For each of 1,400 processes they revamped, they then trained “incessantly,” Cullen said, “to try to make sure that the new processes were followed and to reduce the lag time” that invariably results from switching from legacy systems to an integrated, all digital platform.

The first “go live”—the process of actually turning on the SAP software and using the reengineered processes—”was well- rehearsed,” Cullen said. Launching with only three smaller divisions was designed to “shake out the bugs,” before more complex units were tackled.

There were a few problems, like hesitancy on the part of those taking orders and making quotes from completely new computer displays.

But giving employees a look at the ‘big picture’ also let employees contribute ideas on streamlining order entries, and help set up new criteria to monitor performance on a daily and weekly basis.

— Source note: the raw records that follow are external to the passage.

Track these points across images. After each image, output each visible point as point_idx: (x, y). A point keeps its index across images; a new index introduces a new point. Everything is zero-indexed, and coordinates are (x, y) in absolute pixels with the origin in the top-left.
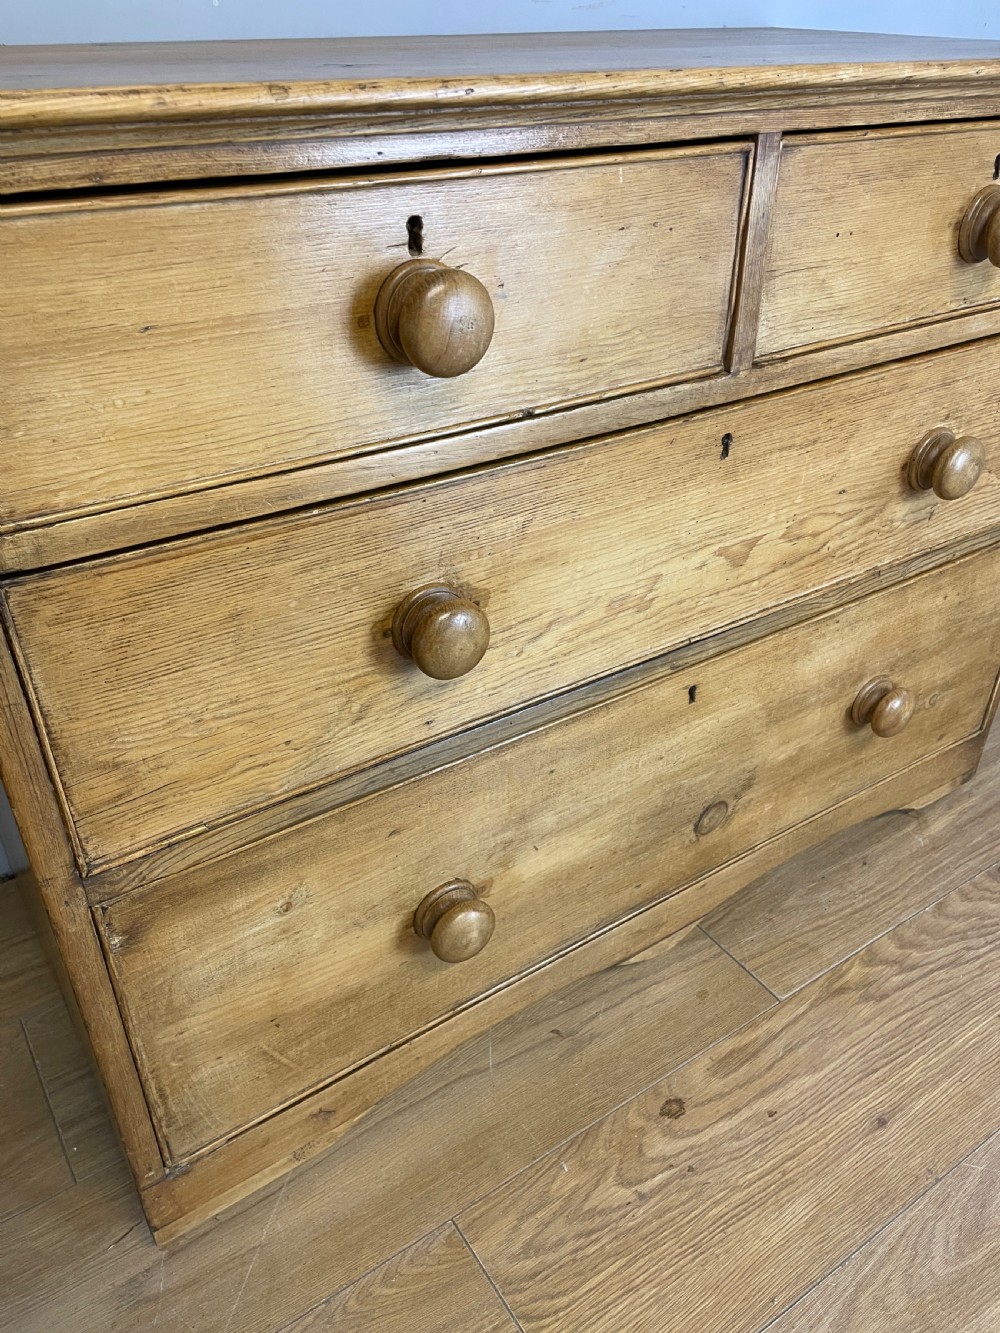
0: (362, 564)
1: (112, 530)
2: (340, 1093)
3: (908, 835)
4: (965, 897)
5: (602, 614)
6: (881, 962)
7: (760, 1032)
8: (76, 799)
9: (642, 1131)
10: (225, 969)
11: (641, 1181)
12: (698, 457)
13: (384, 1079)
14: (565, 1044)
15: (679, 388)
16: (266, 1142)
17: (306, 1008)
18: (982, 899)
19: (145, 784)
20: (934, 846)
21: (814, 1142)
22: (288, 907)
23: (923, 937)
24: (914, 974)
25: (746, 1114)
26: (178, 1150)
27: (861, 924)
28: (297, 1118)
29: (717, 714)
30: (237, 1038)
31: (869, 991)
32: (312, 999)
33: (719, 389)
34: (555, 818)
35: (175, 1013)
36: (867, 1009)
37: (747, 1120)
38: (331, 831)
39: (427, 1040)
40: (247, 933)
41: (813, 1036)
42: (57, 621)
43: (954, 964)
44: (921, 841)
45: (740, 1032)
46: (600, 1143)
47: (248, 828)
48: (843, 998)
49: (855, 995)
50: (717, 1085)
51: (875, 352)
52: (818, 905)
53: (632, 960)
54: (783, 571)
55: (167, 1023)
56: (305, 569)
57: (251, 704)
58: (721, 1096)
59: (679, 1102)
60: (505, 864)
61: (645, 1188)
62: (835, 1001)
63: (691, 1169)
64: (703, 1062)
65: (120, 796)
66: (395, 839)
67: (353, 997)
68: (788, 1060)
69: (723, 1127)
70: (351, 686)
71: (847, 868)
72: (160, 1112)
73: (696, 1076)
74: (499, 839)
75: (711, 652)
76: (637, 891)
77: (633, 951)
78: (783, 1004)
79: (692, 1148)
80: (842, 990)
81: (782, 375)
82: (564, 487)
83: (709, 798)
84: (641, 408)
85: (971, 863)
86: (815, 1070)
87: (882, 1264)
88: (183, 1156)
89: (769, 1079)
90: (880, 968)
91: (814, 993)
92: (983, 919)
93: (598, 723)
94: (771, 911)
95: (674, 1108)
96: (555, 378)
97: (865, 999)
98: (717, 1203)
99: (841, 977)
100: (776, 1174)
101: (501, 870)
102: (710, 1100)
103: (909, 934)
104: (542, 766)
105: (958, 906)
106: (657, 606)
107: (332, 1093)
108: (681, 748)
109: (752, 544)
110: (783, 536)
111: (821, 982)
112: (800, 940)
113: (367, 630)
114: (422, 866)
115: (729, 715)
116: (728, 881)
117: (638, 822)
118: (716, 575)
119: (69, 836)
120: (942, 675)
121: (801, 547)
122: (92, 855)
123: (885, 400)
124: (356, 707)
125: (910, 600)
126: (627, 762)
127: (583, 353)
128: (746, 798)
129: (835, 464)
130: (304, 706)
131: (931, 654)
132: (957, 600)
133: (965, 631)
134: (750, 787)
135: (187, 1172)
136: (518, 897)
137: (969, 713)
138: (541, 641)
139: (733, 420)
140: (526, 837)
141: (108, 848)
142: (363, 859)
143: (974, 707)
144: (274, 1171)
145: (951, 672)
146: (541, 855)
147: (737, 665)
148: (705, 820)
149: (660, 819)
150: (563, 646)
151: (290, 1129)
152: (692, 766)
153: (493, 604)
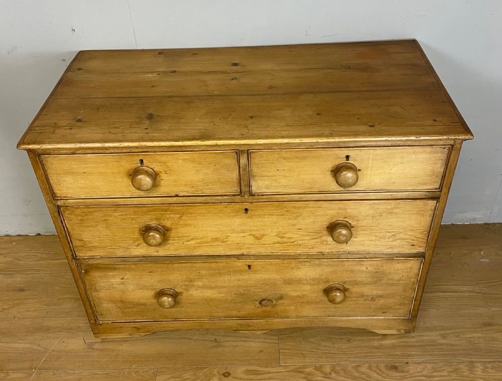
0: (135, 217)
1: (77, 203)
2: (141, 325)
3: (375, 339)
4: (370, 368)
5: (209, 240)
6: (320, 371)
7: (266, 370)
8: (73, 244)
9: (214, 375)
12: (236, 212)
13: (154, 327)
14: (215, 344)
15: (224, 197)
16: (121, 327)
17: (129, 302)
20: (379, 347)
22: (123, 279)
23: (342, 372)
26: (99, 319)
27: (327, 358)
28: (129, 326)
29: (261, 275)
31: (308, 377)
32: (131, 301)
33: (238, 199)
38: (133, 266)
39: (166, 323)
41: (280, 379)
44: (376, 343)
45: (261, 366)
46: (202, 372)
47: (111, 260)
48: (298, 374)
49: (303, 375)
50: (242, 376)
51: (302, 198)
52: (320, 345)
54: (279, 245)
55: (95, 292)
56: (122, 215)
57: (110, 237)
58: (241, 379)
59: (229, 374)
60: (187, 290)
62: (295, 374)
64: (244, 368)
66: (150, 273)
67: (143, 304)
70: (135, 239)
71: (341, 339)
72: (94, 309)
73: (239, 371)
74: (184, 283)
75: (253, 258)
76: (239, 312)
77: (239, 329)
78: (280, 366)
80: (300, 372)
81: (262, 199)
82: (190, 211)
83: (264, 297)
84: (211, 200)
85: (384, 359)
88: (101, 321)
90: (318, 372)
91: (292, 368)
92: (367, 377)
93: (215, 265)
94: (304, 339)
95: (227, 375)
96: (184, 189)
97: (305, 378)
99: (304, 368)
101: (185, 291)
102: (237, 378)
103: (338, 368)
104: (196, 270)
105: (364, 369)
106: (229, 242)
107: (139, 324)
108: (247, 280)
109: (264, 235)
110: (276, 236)
111: (296, 366)
112: (303, 352)
113: (138, 229)
114: (159, 281)
115: (267, 276)
116: (279, 323)
117: (234, 294)
118: (250, 240)
119: (71, 250)
120: (376, 292)
121: (285, 240)
122: (77, 255)
123: (312, 209)
124: (136, 244)
125: (347, 265)
126: (227, 278)
127: (192, 186)
128: (281, 302)
129: (295, 222)
130: (123, 240)
131: (366, 284)
132: (374, 270)
133: (384, 281)
134: (281, 299)
135: (101, 325)
136: (192, 299)
137: (400, 309)
138: (190, 242)
139: (247, 206)
140: (193, 286)
141: (80, 254)
142: (142, 275)
143: (401, 308)
144: (124, 335)
145: (380, 293)
146: (199, 292)
147: (267, 264)
148: (264, 303)
149: (244, 296)
150: (198, 245)
151: (127, 328)
152: (253, 286)
153: (173, 231)
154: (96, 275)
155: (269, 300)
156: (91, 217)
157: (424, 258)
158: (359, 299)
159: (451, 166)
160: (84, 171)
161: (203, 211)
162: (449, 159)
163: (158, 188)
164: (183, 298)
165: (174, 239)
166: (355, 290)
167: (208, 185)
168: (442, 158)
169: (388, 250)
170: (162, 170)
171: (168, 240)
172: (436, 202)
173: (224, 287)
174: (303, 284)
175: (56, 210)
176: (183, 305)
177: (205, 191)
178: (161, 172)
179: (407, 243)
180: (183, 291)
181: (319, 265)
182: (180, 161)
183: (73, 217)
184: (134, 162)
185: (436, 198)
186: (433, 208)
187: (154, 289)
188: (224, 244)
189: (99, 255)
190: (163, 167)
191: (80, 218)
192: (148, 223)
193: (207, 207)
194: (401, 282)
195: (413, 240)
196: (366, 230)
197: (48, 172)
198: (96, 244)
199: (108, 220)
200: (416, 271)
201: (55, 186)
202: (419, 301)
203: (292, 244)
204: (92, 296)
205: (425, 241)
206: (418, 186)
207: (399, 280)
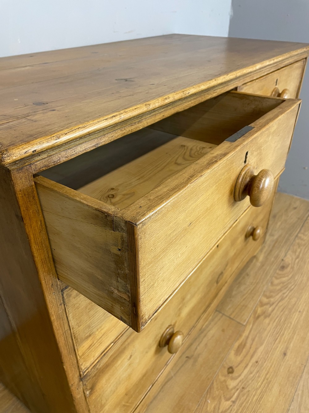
6: (264, 305)
7: (243, 338)
9: (225, 381)
10: (115, 385)
11: (231, 397)
14: (191, 361)
18: (281, 278)
19: (97, 337)
20: (263, 265)
21: (271, 366)
23: (272, 293)
24: (274, 306)
25: (250, 364)
27: (255, 294)
30: (117, 405)
31: (266, 315)
34: (190, 296)
35: (102, 406)
36: (267, 321)
37: (252, 366)
40: (121, 371)
41: (257, 334)
43: (282, 299)
44: (258, 264)
45: (238, 339)
46: (215, 389)
48: (260, 319)
49: (262, 317)
50: (239, 358)
52: (241, 292)
58: (241, 362)
59: (231, 368)
60: (179, 315)
61: (233, 399)
62: (258, 321)
63: (243, 388)
64: (232, 352)
65: (91, 345)
67: (145, 375)
68: (254, 343)
69: (246, 371)
73: (232, 358)
74: (178, 308)
78: (245, 326)
79: (241, 381)
80: (258, 317)
83: (220, 273)
85: (274, 267)
86: (262, 344)
87: (302, 397)
89: (252, 351)
91: (252, 320)
92: (283, 284)
95: (231, 370)
97: (265, 317)
98: (254, 396)
99: (256, 313)
100: (266, 381)
101: (178, 317)
102: (239, 364)
103: (268, 294)
108: (215, 262)
111: (252, 316)
112: (242, 304)
117: (206, 287)
126: (205, 271)
128: (226, 268)
134: (227, 265)
140: (184, 304)
146: (186, 308)
148: (219, 279)
149: (210, 284)
173: (202, 284)
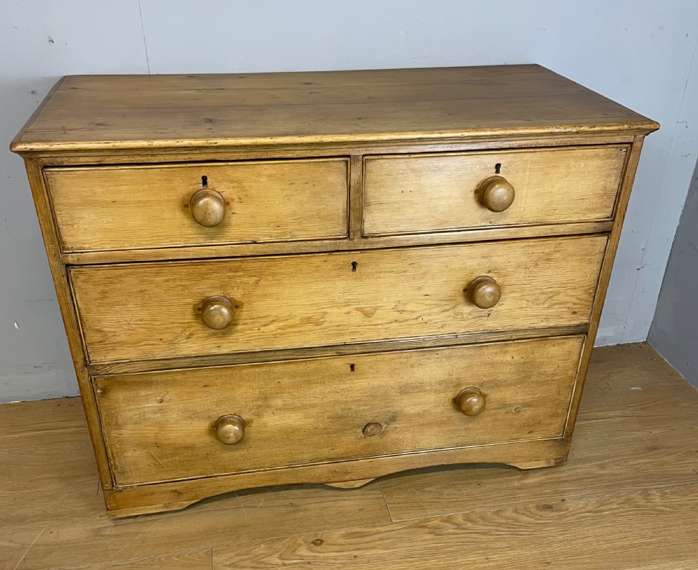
0: (189, 283)
1: (100, 258)
2: (183, 486)
3: (513, 480)
4: (516, 511)
5: (297, 323)
6: (450, 522)
7: (374, 529)
8: (87, 338)
9: (300, 545)
10: (138, 416)
12: (339, 269)
13: (205, 489)
14: (292, 509)
15: (324, 241)
16: (153, 494)
17: (169, 444)
18: (523, 514)
19: (110, 340)
20: (521, 488)
22: (161, 401)
23: (480, 520)
24: (462, 532)
26: (119, 482)
27: (455, 506)
28: (166, 489)
29: (368, 380)
30: (142, 445)
31: (435, 531)
32: (172, 442)
33: (344, 244)
34: (282, 403)
35: (118, 426)
36: (427, 537)
37: (344, 556)
38: (179, 377)
39: (223, 479)
40: (146, 405)
41: (396, 538)
42: (84, 281)
44: (517, 484)
45: (366, 527)
46: (281, 544)
47: (145, 366)
48: (421, 530)
49: (427, 530)
50: (341, 541)
53: (333, 485)
54: (395, 324)
55: (116, 429)
56: (168, 281)
57: (146, 322)
58: (340, 545)
59: (322, 541)
60: (259, 415)
61: (287, 562)
62: (416, 530)
65: (102, 342)
66: (206, 389)
67: (191, 447)
68: (378, 543)
69: (333, 555)
70: (186, 325)
71: (469, 484)
72: (112, 462)
73: (335, 536)
74: (255, 403)
75: (358, 351)
76: (332, 451)
77: (332, 480)
78: (393, 523)
79: (314, 557)
80: (423, 527)
81: (378, 242)
82: (273, 270)
83: (370, 419)
84: (305, 246)
85: (532, 500)
88: (120, 484)
89: (364, 546)
90: (448, 524)
91: (410, 524)
92: (516, 522)
93: (301, 367)
94: (417, 490)
95: (318, 543)
96: (266, 231)
97: (430, 533)
99: (427, 522)
101: (256, 417)
102: (334, 545)
103: (474, 517)
104: (274, 379)
106: (325, 325)
107: (181, 485)
108: (348, 391)
109: (376, 309)
110: (393, 309)
111: (416, 521)
112: (421, 504)
113: (191, 306)
114: (218, 403)
115: (376, 383)
116: (387, 464)
117: (328, 418)
118: (357, 318)
119: (83, 351)
120: (522, 398)
121: (405, 315)
122: (91, 359)
123: (446, 259)
124: (187, 333)
125: (486, 354)
126: (319, 389)
127: (278, 224)
128: (393, 425)
129: (420, 283)
130: (167, 328)
131: (510, 385)
132: (522, 360)
133: (533, 378)
134: (394, 421)
135: (121, 491)
136: (266, 432)
137: (550, 424)
138: (269, 327)
139: (356, 257)
140: (268, 406)
141: (97, 358)
142: (193, 393)
143: (553, 422)
144: (156, 508)
145: (528, 398)
146: (276, 417)
147: (377, 361)
148: (369, 429)
149: (341, 420)
150: (279, 331)
151: (163, 493)
152: (356, 401)
153: (245, 309)
154: (119, 396)
155: (377, 424)
156: (119, 286)
157: (587, 334)
158: (499, 411)
159: (628, 177)
160: (114, 199)
161: (290, 270)
162: (626, 167)
163: (227, 229)
164: (252, 430)
165: (246, 321)
166: (495, 395)
167: (300, 223)
168: (617, 166)
169: (542, 324)
170: (234, 196)
171: (236, 325)
172: (606, 238)
173: (314, 406)
174: (425, 391)
175: (64, 272)
176: (251, 444)
177: (297, 233)
178: (233, 200)
179: (566, 310)
180: (253, 417)
181: (448, 358)
182: (263, 179)
183: (90, 286)
184: (194, 182)
185: (606, 233)
186: (603, 250)
187: (209, 417)
188: (318, 327)
189: (126, 357)
190: (237, 190)
191: (101, 288)
192: (207, 294)
193: (299, 260)
194: (555, 378)
195: (575, 304)
196: (515, 292)
197: (56, 201)
198: (122, 338)
199: (145, 290)
200: (575, 358)
201: (65, 228)
202: (576, 408)
203: (415, 322)
204: (110, 437)
205: (590, 304)
206: (585, 214)
207: (553, 375)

That advanced training and focused planning helped avoid some of the first-day disasters that occurred at some of the businesses they studied before launching the Eclipse project.

“We took orders and we delivered products on the first day, so in that sense it went well,” said Cullen. “That being said, we had a few problems, a dip in performance. But the performance dip told us a lot.”

Processing of orders slowed down, resulting in on-time delivery problems; call-wait times went up in customer service; callers with orders or questions who were stalled on the phone, were redirected to try the companies’ Web sites. Many did. All of it was turned into an educational experience by the Eclipse team.

After all, Brady’s business is identification systems. So it identified its own subject experts and team members with red shirts, so they could quickly be called on to resolve issues.

To keep energy up during long hours, the team also kept a steady stream of food coming in the door. “You knew it was go-live day, because you could smell the donuts and the pizza clear out in the parking lot,” said Brady CEO Katherine Hudson.

Training got lots of attention.

“But it still wasn’t enough,” said Cullen.

During the second round of the first wave of go-lives, employees asked for more training, Training had consumed 2-3 hours a day for a period of 60 days for employees who were directly affected by the new processes. Increasing that number of hours was difficult, because employees still needed to maintain their regular activities. The trick? Learning to increase training by starting earlier. This would allow for more days of training, rather than more hours in a day. As a result, training later was increased by about 50%, to 90 days, from the first “go-live” experience.

Much of the additional training was designed for customer service representatives to become familiar with brand-new screens and information boxes that had to be completed. Employees had been accustomed to a routine of questions prompted by their previous systems, and the new SAP software gave screens and information requests with new parts numbers and descriptions, for example, that required more attention. The software also prevented shortcuts, such as changing the price of an item, just to get an order out the door.

The first “go-live” should have made the second easier. But new training materials and exercises were available only 60 days before the second. And that round involved Brady’s major business units, most of them in Milwaukee, with still new problems—and new opportunities for solutions.

“Quite honestly, there were a lot of issues that we uncovered in the second go-live that we didn’t deal with in the first,” Cullen said. “In part it was volume, but also just more processes and more complex processes that were involved with those second rounds of businesses.”

The performance dips were unsettling, but not fatal. No customers were lost, Brady officials said. “This gives them more ability to either enter orders directly, check order status, or review new products,” said Cullen. “We had some of that beforehand but it has been improved significantly.”

In Europe, where the company has 13 different facilities handling different product lines, the go-lives began in May of 2001. The company—which is midway in its effort to do half of all its transactions electronically by 2003—will finish its second wave in Europe this year, and move to Asia for its third wave, then finish with facilities in Latin America.